A bubble chamber is a device used in physics to detect charged particles. It was invented by Donald Glaser in 1952, and he was subsequently awarded the Nobel Prize for its invention. Although once the prevalent way of detecting particles, the bubble chamber currently is not frequently used, in large part because of some drawbacks that become apparent when dealing with extremely high-energy particles.
The principle behind the bubble chamber, and indeed most particle detectors, is quite simple. It can be thought of as analogous to watching the sky for trails left behind by airplanes. Even if a jet streaks by so quickly you don’t notice it pass, you will see its trail for some time, allowing you to reconstruct the path it took. A bubble chamber works along a similar principle, with particles leaving a trail of bubbles that can be photographed.
The chamber itself is filled with some sort of transparent and unstable liquid, often superheated hydrogen. The liquid is made superheated by keeping it under pressure, and releasing it slightly at the moment the particles are introduced. As charged particles make their way through the chamber, they cause the liquid to boil as they pass, creating a trail of bubbles. The particles themselves take only a few nanoseconds to pass through the chamber, but the bubbles take millions of times longer to expand, generally taking around 10ms. In that time, photographs can be taken from various angles, creating a three-dimensional representation of the particle path.
The bubbles are then eliminated by pressurizing the chamber, and the procedure is repeated with the next batch of particles. Each set of photographs is taken in what we might consider a short period of time, requiring only a few seconds each, but this is actually quite long by scientific standards. Modern detectors are able to do the entire procedure in milliseconds, allowing for hundreds or thousands of bursts of particles to be documented in a few seconds. Modern detectors also capture images digitally, making them easier to analyze and store.
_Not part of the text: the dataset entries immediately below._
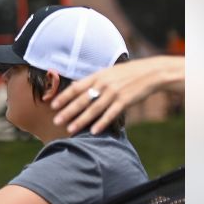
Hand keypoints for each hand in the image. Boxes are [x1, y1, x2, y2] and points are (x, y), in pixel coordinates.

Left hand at [50, 56, 183, 134]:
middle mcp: (103, 84)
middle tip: (56, 121)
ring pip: (94, 109)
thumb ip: (91, 81)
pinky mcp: (125, 101)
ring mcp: (114, 93)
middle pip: (82, 100)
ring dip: (81, 120)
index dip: (64, 97)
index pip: (76, 87)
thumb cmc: (126, 73)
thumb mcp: (107, 72)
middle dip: (68, 111)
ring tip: (70, 129)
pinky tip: (93, 131)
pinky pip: (111, 114)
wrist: (151, 73)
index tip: (53, 105)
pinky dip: (102, 123)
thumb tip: (74, 86)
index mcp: (97, 76)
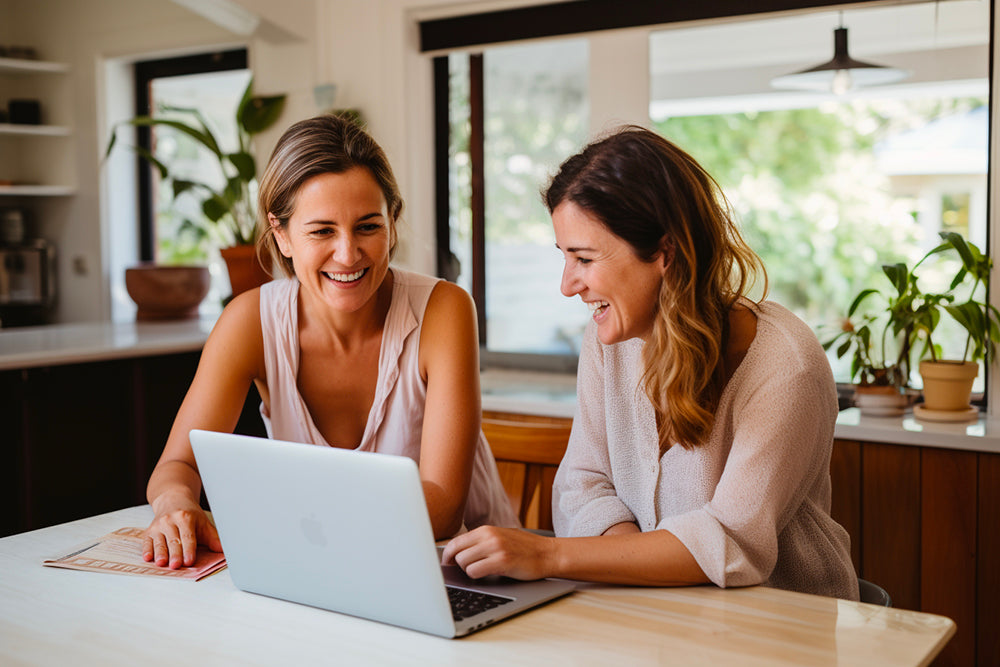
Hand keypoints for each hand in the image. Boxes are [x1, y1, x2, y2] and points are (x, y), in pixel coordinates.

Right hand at [143, 495, 222, 568]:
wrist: (172, 500)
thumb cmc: (189, 514)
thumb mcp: (202, 522)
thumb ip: (212, 537)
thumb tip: (222, 550)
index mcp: (185, 518)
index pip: (188, 536)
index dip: (189, 549)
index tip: (190, 561)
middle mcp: (170, 520)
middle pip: (173, 541)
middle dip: (175, 554)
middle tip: (176, 565)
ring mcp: (158, 526)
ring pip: (159, 542)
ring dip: (160, 554)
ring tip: (162, 563)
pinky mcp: (149, 531)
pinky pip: (147, 542)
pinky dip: (147, 550)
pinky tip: (148, 558)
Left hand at [441, 526, 555, 579]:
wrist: (548, 554)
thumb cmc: (525, 548)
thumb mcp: (501, 536)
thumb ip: (482, 541)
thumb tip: (459, 551)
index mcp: (486, 529)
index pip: (456, 541)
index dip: (447, 555)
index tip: (446, 563)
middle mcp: (489, 536)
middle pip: (456, 553)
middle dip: (457, 565)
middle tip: (464, 570)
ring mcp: (496, 548)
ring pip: (463, 563)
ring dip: (468, 571)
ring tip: (481, 571)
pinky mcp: (502, 561)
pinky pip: (475, 571)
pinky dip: (476, 576)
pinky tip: (487, 574)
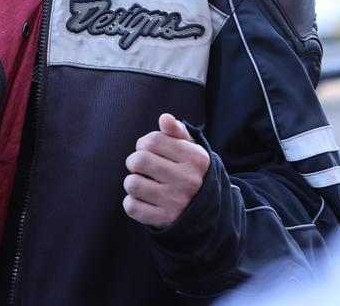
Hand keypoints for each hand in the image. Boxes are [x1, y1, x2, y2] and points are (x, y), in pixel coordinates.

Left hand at [123, 113, 210, 228]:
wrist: (208, 213)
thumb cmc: (192, 172)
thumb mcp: (192, 150)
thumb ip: (177, 131)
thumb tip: (164, 118)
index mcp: (196, 159)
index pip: (152, 141)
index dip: (144, 143)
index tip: (148, 149)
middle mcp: (189, 181)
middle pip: (138, 160)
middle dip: (134, 161)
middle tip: (142, 167)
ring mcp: (177, 202)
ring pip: (132, 184)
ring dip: (133, 182)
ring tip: (144, 183)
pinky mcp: (165, 220)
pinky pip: (131, 207)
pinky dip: (132, 202)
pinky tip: (144, 200)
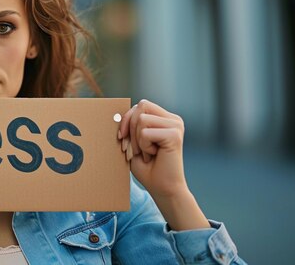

As a result, the bubble chamber is rarely used in modern particle detection. Another problem is that because bubble chambers are fairly small, they are also incapable of properly documenting collisions of high-energy particles, further reducing their usefulness in modern experiments. Finally, the point at which the liquid becomes superheated must coincide exactly with when the instant particles hit each other, which can be nearly impossible to coordinate with particles that have extremely-short lifespans.
In spite of their relative obsolescence, the images from bubble chambers are still quite useful for teaching purposes. Because they are photographs of physical trails, they are generally much easier for people to understand than more complex descriptions of interactions, or other abstracted data. Students can look at an image captured of a bubble trail and see precisely the interactions of various particles, and how the particles decay during their time in the chamber. For these reasons, although not widely used in cutting-edge research, bubble chambers continue to see some use university laboratories, and photographs taken historically are often seen in textbooks.